The problem: Retype the stretch of lines from the start through the line containing "subtitle РЕДНИ БРОЕВИ [82, 56, 1571, 1102]", word for word, including that last line.

## begin

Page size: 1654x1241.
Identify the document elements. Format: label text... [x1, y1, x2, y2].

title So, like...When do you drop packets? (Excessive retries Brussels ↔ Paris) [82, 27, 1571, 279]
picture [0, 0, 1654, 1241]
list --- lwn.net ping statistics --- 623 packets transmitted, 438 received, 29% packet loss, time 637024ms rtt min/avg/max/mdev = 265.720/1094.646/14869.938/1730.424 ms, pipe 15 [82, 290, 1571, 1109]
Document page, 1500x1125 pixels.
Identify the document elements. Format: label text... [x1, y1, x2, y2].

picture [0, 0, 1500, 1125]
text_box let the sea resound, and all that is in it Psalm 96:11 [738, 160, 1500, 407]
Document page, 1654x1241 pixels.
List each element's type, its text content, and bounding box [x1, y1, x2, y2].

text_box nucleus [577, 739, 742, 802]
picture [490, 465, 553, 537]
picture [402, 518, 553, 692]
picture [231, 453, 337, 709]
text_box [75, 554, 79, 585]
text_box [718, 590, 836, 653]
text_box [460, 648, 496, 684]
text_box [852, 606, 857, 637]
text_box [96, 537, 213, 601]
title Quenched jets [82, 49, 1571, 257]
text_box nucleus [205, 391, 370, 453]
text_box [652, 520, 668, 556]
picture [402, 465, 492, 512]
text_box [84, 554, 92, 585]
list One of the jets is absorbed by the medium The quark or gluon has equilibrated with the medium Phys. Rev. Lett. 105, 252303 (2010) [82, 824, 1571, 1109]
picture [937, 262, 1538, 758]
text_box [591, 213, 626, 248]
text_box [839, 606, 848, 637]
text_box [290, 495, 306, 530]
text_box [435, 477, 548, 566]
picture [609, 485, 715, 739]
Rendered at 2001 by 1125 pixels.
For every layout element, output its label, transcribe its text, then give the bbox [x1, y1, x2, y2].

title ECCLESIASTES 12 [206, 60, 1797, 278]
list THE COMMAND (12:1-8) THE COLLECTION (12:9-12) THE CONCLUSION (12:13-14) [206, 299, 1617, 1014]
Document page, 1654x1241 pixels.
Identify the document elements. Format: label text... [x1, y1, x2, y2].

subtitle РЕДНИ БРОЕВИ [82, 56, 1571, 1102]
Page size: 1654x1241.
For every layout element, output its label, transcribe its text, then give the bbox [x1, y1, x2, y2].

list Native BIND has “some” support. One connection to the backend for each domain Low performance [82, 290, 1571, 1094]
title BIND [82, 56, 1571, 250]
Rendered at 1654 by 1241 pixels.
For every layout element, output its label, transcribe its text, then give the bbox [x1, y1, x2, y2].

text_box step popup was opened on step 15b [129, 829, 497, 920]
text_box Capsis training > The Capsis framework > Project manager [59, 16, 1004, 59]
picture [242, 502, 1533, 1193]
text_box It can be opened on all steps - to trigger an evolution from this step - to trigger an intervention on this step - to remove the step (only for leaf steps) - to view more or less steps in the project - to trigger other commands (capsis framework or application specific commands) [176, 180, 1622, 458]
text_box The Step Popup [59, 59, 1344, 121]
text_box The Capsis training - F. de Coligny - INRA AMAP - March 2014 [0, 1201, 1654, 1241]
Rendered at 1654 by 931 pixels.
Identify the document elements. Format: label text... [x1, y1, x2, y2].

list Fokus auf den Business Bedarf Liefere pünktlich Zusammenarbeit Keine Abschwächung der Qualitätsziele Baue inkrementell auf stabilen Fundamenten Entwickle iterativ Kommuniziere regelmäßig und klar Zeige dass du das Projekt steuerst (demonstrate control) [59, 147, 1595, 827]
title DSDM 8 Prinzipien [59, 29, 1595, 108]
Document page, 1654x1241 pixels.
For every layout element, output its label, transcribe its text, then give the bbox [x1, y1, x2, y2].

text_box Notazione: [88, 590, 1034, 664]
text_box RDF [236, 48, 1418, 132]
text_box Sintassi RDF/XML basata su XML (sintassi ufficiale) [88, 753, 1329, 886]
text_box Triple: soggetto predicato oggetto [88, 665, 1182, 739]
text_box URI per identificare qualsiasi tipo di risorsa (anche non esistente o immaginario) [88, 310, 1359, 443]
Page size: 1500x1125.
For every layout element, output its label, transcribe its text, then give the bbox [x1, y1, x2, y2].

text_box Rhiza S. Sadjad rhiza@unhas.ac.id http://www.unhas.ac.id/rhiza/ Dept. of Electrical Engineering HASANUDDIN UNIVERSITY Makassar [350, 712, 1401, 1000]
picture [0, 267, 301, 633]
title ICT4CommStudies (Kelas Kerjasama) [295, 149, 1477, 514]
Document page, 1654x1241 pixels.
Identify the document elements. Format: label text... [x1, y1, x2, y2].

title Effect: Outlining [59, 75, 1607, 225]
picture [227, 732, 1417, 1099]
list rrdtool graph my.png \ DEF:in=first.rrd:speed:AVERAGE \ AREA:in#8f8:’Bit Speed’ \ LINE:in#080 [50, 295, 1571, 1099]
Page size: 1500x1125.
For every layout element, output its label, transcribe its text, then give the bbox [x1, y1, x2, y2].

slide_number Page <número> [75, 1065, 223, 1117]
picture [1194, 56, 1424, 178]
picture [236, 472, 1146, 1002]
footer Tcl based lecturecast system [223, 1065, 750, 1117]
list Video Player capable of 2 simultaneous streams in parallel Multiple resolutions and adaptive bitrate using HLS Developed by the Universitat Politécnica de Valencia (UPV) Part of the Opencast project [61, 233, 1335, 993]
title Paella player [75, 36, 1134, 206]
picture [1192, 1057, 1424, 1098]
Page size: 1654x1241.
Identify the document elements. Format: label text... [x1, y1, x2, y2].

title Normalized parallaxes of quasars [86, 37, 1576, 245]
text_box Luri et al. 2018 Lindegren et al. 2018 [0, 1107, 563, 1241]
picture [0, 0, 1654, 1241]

## end

The output:
Page size: 1654x1241.
Identify the document elements. Format: label text... [x1, y1, x2, y2].

title So, like...When do you drop packets? (Excessive retries Brussels ↔ Paris) [82, 27, 1571, 279]
picture [0, 0, 1654, 1241]
list --- lwn.net ping statistics --- 623 packets transmitted, 438 received, 29% packet loss, time 637024ms rtt min/avg/max/mdev = 265.720/1094.646/14869.938/1730.424 ms, pipe 15 [82, 290, 1571, 1109]
Document page, 1500x1125 pixels.
Identify the document elements. Format: label text... [x1, y1, x2, y2].

picture [0, 0, 1500, 1125]
text_box let the sea resound, and all that is in it Psalm 96:11 [738, 160, 1500, 407]
Document page, 1654x1241 pixels.
List each element's type, its text content, and bounding box [x1, y1, x2, y2].

text_box nucleus [577, 739, 742, 802]
picture [490, 465, 553, 537]
picture [402, 518, 553, 692]
picture [231, 453, 337, 709]
text_box [75, 554, 79, 585]
text_box [718, 590, 836, 653]
text_box [460, 648, 496, 684]
text_box [852, 606, 857, 637]
text_box [96, 537, 213, 601]
title Quenched jets [82, 49, 1571, 257]
text_box nucleus [205, 391, 370, 453]
text_box [652, 520, 668, 556]
picture [402, 465, 492, 512]
text_box [84, 554, 92, 585]
list One of the jets is absorbed by the medium The quark or gluon has equilibrated with the medium Phys. Rev. Lett. 105, 252303 (2010) [82, 824, 1571, 1109]
picture [937, 262, 1538, 758]
text_box [591, 213, 626, 248]
text_box [839, 606, 848, 637]
text_box [290, 495, 306, 530]
text_box [435, 477, 548, 566]
picture [609, 485, 715, 739]
Rendered at 2001 by 1125 pixels.
For every layout element, output its label, transcribe its text, then give the bbox [x1, y1, x2, y2].

title ECCLESIASTES 12 [206, 60, 1797, 278]
list THE COMMAND (12:1-8) THE COLLECTION (12:9-12) THE CONCLUSION (12:13-14) [206, 299, 1617, 1014]
Document page, 1654x1241 pixels.
Identify the document elements. Format: label text... [x1, y1, x2, y2].

subtitle РЕДНИ БРОЕВИ [82, 56, 1571, 1102]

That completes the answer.